Dois homens saem do
velório do amigo. Preferem ir a pé pra casa. São 11 km, mas insistem, pois
precisam conversar sobre tudo o que aconteceu nos últimos dias. Não está fácil
de entender. Muito menos de aceitar a morte de alguém que parecia imortal.
Há pessoas assim, que
parecem imortais. Cheias de vida. Planos infinitos. Motivam a todos que
convivem. Com essas sempre há possibilidades, segundas chances e expectativas.
Falo dessas que teimam que a luz do fim do túnel existe, mesmo que não
consigamos enxergar.
As conversas depois dos
velórios são reflexivas. As pessoas saem conversando sobre a idade do falecido.
Ou era muito jovem - devia ter tido oportunidade de aproveitar mais a vida. Se a
idade era avançada, o discurso é: “Agora que poderia desfrutar tudo o que
plantou, morreu”.
E o tipo de morte? Esse nunca é justo. Afinal,
a morte não é justa. “A morte tem que morrer.” Os acidentes são ridículos, pois
não avisaram o coitado de que iriam aparecer. E as doenças? Chatas, insistentes,
inoportunas.
Tinham feito planos
juntos. Projetos em longo prazo. Reuniam-se nas refeições para falar do governo
que estabeleceriam, Não era pouca coisa. Era um governo. Tinham simpatizantes e
agregados que seguiam as ideias dele. Alguns desses já haviam pedido as contas
do emprego para segui-lo.
Era um homem bom. Havia
esperança em suas palavras. Conquistou a confiança de todos. Como pode morrer?
Por quê? Bom, ele já estava desconfiado que tramavam a sua morte. Até tentou
avisar, mas para os amigos, ele era invencível. Prenderam-no, humilharam,
assassinaram na frente de todos. A esperança de um governo justo se foi junto
com ele.
A caminhada depois da
despedida era densa, carregada de medo e angústia. Todos os que andavam com ele
estavam sob ameaça. Talvez nem conseguissem chegar em casa. Os outros estavam
escondidos. As mulheres e crianças choravam. Aquele sepultamento não era apenas
de um homem, mas de sonhos de justiça e provisão.
Não há alguém que possa
substituí-lo. Tampouco quem dê prosseguimento aos seus ensinamentos. Ninguém
ensinou como ele. Às vezes era um terno conselheiro, em outros momentos ficava
bravo.

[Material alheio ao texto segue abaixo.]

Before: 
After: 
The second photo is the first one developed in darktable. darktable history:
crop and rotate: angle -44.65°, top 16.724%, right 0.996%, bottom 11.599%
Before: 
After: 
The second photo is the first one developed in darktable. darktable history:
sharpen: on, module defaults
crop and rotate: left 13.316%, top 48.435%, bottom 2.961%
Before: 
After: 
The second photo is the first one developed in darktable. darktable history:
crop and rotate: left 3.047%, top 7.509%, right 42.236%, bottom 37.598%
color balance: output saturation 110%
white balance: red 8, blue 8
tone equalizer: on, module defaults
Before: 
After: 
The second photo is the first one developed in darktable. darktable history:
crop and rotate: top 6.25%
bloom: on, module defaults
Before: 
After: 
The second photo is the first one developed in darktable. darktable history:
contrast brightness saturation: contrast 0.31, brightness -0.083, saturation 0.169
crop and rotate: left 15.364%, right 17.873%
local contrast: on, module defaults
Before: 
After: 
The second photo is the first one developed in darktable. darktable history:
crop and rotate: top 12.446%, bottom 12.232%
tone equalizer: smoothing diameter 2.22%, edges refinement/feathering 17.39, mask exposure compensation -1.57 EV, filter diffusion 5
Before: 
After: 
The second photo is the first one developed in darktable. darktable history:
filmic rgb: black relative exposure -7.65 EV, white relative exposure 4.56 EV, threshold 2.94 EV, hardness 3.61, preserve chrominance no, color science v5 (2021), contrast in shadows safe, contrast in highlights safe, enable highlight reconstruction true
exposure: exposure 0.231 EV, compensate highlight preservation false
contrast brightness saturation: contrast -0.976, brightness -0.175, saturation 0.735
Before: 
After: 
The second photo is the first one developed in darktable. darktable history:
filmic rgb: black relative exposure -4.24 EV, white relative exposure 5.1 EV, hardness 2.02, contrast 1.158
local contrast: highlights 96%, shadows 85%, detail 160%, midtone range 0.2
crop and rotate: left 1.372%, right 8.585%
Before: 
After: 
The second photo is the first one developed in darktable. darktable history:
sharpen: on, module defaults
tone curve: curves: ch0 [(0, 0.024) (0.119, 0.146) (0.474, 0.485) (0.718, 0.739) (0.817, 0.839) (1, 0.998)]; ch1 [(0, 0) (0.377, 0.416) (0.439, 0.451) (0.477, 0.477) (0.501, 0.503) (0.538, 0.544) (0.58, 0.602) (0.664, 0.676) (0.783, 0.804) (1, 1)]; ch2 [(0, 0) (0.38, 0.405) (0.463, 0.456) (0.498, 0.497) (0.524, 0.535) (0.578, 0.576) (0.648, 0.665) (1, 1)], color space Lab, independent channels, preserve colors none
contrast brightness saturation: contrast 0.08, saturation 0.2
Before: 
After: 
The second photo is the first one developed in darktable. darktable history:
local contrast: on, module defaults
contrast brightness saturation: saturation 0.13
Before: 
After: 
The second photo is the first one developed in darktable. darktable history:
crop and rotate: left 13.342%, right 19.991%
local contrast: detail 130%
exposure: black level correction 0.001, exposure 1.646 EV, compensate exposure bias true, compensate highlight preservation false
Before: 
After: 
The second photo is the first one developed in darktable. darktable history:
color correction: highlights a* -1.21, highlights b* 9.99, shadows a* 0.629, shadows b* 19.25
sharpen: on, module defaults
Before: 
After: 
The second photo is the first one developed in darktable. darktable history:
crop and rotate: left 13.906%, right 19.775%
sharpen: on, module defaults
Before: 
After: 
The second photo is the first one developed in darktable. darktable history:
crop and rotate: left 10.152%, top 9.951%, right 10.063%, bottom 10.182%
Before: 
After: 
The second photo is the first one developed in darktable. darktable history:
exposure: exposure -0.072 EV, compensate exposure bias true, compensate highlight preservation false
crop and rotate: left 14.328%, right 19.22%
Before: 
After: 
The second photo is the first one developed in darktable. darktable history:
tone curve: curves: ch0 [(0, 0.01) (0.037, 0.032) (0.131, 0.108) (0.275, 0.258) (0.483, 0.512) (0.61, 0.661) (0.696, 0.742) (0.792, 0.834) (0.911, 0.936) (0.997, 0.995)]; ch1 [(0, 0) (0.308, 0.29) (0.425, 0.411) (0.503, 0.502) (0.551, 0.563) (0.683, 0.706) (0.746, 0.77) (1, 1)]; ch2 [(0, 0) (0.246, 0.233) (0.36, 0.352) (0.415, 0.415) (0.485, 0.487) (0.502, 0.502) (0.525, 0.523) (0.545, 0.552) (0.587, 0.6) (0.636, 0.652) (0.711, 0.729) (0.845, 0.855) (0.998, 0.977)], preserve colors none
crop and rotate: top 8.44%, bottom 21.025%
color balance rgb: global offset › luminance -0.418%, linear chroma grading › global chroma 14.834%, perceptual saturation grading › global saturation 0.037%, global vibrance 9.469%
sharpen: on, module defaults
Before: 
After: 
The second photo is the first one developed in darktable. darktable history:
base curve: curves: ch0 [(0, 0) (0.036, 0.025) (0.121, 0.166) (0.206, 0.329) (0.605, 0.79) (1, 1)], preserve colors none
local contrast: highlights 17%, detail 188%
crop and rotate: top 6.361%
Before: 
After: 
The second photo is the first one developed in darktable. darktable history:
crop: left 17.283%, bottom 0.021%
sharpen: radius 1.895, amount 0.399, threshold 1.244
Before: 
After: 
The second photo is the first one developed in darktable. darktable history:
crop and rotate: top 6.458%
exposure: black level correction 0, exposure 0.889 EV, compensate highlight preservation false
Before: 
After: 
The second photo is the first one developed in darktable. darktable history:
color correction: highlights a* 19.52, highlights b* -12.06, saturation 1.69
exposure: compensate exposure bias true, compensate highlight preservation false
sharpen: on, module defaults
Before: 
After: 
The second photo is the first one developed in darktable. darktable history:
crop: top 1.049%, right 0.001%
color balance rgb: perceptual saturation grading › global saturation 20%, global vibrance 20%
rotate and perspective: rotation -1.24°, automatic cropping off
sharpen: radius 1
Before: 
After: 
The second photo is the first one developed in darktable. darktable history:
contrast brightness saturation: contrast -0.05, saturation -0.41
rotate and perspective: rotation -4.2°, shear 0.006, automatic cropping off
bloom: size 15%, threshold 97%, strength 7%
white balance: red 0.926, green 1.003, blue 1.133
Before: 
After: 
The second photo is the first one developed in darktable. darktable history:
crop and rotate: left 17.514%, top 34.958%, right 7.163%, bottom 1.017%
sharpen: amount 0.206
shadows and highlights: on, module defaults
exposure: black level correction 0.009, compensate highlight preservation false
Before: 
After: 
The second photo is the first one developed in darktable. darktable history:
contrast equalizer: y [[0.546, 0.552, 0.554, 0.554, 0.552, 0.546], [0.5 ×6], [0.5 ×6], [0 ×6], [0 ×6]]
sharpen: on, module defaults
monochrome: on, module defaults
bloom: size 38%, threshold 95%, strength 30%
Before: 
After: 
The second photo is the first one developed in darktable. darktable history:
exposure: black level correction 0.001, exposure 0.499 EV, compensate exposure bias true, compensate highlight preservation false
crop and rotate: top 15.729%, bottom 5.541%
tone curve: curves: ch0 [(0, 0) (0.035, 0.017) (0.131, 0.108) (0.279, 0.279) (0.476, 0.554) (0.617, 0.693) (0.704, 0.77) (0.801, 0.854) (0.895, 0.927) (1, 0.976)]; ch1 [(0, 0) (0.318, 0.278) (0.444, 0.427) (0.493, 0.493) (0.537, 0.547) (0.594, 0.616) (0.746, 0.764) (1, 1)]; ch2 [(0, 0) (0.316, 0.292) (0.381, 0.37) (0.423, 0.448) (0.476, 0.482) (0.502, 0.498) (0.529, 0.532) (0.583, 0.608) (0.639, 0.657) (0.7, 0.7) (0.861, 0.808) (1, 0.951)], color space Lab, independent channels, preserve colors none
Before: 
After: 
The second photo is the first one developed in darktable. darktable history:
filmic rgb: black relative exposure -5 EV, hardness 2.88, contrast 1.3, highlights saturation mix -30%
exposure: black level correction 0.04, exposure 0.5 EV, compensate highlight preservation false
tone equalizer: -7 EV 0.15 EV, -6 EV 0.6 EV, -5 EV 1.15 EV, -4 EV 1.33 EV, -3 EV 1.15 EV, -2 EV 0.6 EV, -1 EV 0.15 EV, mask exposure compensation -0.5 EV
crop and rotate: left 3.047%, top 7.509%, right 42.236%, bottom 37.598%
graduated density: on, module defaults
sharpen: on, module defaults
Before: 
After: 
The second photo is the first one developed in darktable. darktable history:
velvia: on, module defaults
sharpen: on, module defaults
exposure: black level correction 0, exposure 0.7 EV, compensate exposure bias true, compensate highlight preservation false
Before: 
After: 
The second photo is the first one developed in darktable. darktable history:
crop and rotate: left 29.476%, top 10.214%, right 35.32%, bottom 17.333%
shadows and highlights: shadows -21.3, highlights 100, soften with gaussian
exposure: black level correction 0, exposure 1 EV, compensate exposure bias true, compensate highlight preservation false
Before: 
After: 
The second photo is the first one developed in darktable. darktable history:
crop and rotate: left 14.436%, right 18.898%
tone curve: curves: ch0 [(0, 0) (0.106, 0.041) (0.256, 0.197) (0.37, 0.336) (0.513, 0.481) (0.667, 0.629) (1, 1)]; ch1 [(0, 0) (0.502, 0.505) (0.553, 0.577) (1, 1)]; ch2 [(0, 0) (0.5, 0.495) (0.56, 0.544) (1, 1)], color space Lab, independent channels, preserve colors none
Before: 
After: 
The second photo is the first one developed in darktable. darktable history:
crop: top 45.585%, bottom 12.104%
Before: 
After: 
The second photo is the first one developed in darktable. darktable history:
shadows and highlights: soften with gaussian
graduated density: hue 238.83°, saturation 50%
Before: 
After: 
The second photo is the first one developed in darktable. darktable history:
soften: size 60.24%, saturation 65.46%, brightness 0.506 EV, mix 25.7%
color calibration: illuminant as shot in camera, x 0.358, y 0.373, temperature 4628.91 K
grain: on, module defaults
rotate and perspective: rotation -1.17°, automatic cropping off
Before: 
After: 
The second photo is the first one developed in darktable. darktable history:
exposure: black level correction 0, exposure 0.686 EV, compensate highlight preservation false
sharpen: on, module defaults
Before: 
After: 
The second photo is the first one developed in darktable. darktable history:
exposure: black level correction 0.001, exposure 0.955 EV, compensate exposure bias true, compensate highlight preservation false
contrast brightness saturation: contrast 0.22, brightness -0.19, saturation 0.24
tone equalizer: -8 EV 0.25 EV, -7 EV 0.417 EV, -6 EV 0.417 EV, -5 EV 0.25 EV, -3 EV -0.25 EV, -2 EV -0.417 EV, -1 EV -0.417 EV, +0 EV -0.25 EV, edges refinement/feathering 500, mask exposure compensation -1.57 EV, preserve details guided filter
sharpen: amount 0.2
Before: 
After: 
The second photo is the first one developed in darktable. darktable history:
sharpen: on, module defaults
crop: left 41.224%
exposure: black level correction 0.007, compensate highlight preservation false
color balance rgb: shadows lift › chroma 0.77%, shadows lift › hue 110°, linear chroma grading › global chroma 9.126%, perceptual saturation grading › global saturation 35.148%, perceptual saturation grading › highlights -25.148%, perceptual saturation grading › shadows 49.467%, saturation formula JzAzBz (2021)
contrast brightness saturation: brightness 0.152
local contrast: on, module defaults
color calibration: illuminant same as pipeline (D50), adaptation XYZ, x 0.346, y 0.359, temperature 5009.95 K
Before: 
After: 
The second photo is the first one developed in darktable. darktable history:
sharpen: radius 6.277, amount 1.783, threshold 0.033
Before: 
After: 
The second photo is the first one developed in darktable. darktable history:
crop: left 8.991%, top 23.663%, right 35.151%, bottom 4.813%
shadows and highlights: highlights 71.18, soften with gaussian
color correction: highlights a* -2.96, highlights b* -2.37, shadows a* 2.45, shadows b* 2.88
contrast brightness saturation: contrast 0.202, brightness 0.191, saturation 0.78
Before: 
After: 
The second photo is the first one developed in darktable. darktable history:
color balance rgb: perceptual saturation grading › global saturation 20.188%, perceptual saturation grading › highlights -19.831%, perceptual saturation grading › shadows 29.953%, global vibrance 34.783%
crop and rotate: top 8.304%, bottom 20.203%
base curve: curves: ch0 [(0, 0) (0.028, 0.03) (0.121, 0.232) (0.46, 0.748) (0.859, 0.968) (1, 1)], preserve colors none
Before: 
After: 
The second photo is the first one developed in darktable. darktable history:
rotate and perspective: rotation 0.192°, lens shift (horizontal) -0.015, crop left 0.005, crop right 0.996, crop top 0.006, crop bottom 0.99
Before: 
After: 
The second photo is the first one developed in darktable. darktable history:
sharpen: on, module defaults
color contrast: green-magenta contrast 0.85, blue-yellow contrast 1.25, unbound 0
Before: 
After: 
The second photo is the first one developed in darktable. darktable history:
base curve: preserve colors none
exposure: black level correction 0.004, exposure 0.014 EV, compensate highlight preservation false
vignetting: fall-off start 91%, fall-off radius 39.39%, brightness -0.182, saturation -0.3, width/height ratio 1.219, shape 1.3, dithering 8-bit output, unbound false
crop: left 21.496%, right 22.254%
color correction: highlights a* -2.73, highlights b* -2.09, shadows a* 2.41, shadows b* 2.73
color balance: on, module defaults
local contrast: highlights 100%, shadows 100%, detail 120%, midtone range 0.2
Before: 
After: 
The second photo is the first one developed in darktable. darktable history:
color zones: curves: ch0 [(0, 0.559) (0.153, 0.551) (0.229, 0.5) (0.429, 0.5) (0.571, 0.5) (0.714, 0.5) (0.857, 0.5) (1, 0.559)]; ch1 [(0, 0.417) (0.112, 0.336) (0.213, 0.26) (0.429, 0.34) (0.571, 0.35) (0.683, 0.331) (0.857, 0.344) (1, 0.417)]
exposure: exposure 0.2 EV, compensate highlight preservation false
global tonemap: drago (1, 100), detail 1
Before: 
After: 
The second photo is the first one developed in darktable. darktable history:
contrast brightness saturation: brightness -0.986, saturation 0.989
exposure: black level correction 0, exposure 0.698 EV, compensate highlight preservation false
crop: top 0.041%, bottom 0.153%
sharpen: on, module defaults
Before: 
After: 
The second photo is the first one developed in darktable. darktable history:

Mas como não ficar com seguidores tão teimosos?
Era alegre.
Preocupava-se com todos. E não é conversa de que só porque morreu virou santo.
Foi um homem bom. Por isso o mataram. Foi brutalmente assassinado. Dessas
brigas de 20 contra um. Mas ele não reagiu. De certa forma, sabia o que iria
acontecer. Talvez os revolucionários tenham que morrer. Será que são
predestinados?
No percurso um terceiro
homem se aproxima. Juntou-se aos homens que continham o choro. Um mais
explosivo reclamava das injustiças da vida. O outro se lembrava do falecido com
uma esperança que não entendia. O terceiro homem puxa assunto, pergunta o
motivo da tristeza, ouve os desabafos. É estranho como alguém na cidade não
saiba dos últimos acontecimentos. Está em todos os jornais. Eles contam tudo,
como se a narrativa fosse uma forma de consolo. O ouvinte mantém-se calmo,
terno, não há reação em suas expressões.
O estranho começa a
falar. Não entende a frustração dos dois. Fala em afastar-se e deixá-los
seguirem o caminho. Mas eles insistem na companhia. Suas palavras trazem um
estranho alívio. Diz que deviam estar preparados para tudo o que aconteceu. Precisavam
ser fortes e continuar os planos.
Quem
será este estranho? Será ele que vai dar continuidade aos planos do falecido?
Será que já estava tudo combinado? Tudo o que o estranho faz e fala lembra o
amigo assassinado há três dias. Definitivamente, a tristeza foi embora. A
esperança reacendeu como um milagre.
Fim
do percurso - resolvem dividir a janta. Na cultura desses homens, só se compartilha
as refeições com os íntimos. Mas o estranho está à vontade. Eles também. A
companhia é boa, seus ensinos são fortes. Suas palavras encantam.
Hora
de partir o pão. O suspense acabou. Ele. Somente ele, reparte o pão dessa
maneira. Como não o reconheceram antes? A dor e a tristeza os confundiram. Mas
de uma coisa estavam certos, ele é imortal. Jesus ressuscitou. Agora é correr e
contar para os outros. Se vão acreditar? Talvez, não. Mas isso não importa. Ele
cumpriu sua promessa: “Eis que estou com vocês todos os dias, até o fim”.
Luisa
Neves
*Crônica
inspirada na Bíblia, mais precisamente em Mateus 24:13-35. No caminho de Emáus.